• [Stored data]:
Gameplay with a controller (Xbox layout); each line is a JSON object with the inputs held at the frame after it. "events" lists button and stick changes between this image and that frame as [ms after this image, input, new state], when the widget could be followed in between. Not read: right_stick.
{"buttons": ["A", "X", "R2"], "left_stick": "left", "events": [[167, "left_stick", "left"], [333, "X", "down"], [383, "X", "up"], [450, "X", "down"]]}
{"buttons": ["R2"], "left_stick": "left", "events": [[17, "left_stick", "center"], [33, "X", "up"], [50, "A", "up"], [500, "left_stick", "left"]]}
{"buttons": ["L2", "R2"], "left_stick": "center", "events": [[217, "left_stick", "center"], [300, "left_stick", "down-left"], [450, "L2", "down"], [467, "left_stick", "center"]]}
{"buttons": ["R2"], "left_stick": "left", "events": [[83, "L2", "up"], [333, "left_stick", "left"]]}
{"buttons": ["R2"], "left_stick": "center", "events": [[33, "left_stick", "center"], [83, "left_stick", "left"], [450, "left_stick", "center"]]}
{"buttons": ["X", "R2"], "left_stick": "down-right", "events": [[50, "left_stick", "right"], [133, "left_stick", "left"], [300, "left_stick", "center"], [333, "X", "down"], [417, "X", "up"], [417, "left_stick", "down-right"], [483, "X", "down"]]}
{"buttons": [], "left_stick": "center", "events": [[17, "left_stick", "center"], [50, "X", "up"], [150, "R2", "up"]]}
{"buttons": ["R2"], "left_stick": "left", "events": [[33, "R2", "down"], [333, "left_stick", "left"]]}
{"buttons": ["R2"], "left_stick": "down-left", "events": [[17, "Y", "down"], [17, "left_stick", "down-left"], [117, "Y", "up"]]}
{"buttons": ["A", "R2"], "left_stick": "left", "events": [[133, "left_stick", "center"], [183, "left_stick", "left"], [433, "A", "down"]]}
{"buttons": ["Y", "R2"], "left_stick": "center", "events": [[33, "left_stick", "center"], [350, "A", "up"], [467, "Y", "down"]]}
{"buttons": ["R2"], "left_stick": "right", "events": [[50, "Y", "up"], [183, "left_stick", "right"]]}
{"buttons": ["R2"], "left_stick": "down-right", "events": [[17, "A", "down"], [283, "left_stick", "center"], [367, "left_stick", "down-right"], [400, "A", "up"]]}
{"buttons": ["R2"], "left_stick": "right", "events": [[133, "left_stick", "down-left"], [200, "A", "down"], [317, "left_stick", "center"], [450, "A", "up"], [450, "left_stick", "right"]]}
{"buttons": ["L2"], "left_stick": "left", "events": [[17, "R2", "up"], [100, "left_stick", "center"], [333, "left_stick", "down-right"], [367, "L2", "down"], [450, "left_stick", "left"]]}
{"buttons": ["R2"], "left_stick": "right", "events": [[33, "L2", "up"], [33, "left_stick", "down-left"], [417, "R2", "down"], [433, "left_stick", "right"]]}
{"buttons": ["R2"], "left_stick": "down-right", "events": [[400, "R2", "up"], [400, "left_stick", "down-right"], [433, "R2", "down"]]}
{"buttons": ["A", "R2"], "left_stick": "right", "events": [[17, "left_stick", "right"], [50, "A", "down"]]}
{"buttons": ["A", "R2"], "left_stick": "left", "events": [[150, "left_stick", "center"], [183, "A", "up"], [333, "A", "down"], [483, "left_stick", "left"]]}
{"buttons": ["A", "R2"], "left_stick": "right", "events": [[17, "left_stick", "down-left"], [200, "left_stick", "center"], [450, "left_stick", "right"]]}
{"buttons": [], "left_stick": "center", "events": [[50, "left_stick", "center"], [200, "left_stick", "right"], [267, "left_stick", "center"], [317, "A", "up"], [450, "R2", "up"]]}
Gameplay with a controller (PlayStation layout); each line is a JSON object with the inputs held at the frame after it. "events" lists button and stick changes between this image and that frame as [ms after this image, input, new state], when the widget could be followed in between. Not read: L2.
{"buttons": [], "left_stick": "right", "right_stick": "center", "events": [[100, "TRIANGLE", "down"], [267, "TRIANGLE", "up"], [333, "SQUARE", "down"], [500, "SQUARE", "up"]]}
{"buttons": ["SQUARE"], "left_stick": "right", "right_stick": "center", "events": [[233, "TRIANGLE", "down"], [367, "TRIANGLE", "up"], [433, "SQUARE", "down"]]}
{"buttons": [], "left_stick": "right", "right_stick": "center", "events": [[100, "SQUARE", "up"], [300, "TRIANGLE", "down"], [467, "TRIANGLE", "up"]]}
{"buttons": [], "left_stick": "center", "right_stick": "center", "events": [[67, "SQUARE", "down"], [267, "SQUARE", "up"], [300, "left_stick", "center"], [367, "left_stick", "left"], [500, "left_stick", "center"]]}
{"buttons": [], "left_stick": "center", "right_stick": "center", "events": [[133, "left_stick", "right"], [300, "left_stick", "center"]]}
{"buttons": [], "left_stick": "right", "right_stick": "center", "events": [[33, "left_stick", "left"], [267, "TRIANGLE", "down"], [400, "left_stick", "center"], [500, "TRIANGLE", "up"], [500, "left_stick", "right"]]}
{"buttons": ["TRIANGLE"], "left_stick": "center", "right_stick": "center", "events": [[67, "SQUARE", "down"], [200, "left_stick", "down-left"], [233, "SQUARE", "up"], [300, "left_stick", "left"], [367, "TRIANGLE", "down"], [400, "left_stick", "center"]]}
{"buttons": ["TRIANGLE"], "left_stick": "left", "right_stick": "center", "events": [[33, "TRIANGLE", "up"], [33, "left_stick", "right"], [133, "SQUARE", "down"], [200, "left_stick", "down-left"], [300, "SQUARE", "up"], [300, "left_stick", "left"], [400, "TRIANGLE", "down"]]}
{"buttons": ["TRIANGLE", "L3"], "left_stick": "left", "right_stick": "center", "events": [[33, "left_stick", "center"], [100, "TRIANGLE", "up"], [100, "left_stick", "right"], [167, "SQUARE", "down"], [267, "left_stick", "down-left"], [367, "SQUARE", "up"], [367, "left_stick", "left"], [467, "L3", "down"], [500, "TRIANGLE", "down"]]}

• [Work to be completed]: Show every line from the entries above in which the word "after" appears.

• [Answer section]:
Gameplay with a controller (Xbox layout); each line is a JSON object with the inputs held at the frame after it. "events" lists button and stick changes between this image and that frame as [ms after this image, input, new state], when the widget could be followed in between. Not read: right_stick.
Gameplay with a controller (PlayStation layout); each line is a JSON object with the inputs held at the frame after it. "events" lists button and stick changes between this image and that frame as [ms after this image, input, new state], when the widget could be followed in between. Not read: L2.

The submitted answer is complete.